#### What is needed:
From the line containing "output D, Bo;" down to the last line of the records below, give every line again without any change.

::::

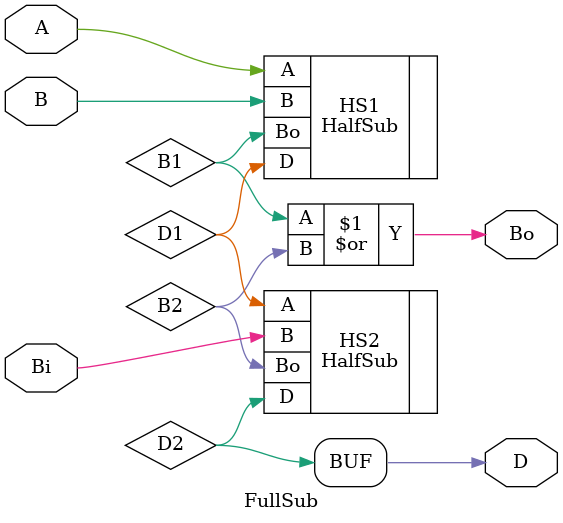
<source format=v>
`timescale 1ns / 1ps
module FullSub(A, B, Bi, D, Bo);
	input A, B, Bi; // BiÍOrbg©çØè½©Ç¤©
	output D, Bo;
	
	wire B1, B2;
	wire D1, D2;
	
	// A - B
	HalfSub HS1(.A(A), .B(B), .D(D1), .Bo(B1));
	// A - B - Bi
	HalfSub HS2(.A(D1), .B(Bi), .D(D2), .Bo(B2));
	
	assign D = D2;
	assign Bo = B1 | B2;
endmodule

</source>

::::

#### Your response:
	output D, Bo;
	
	wire B1, B2;
	wire D1, D2;
	
	// A - B
	HalfSub HS1(.A(A), .B(B), .D(D1), .Bo(B1));
	// A - B - Bi
	HalfSub HS2(.A(D1), .B(Bi), .D(D2), .Bo(B2));
	
	assign D = D2;
	assign Bo = B1 | B2;
endmodule

</source>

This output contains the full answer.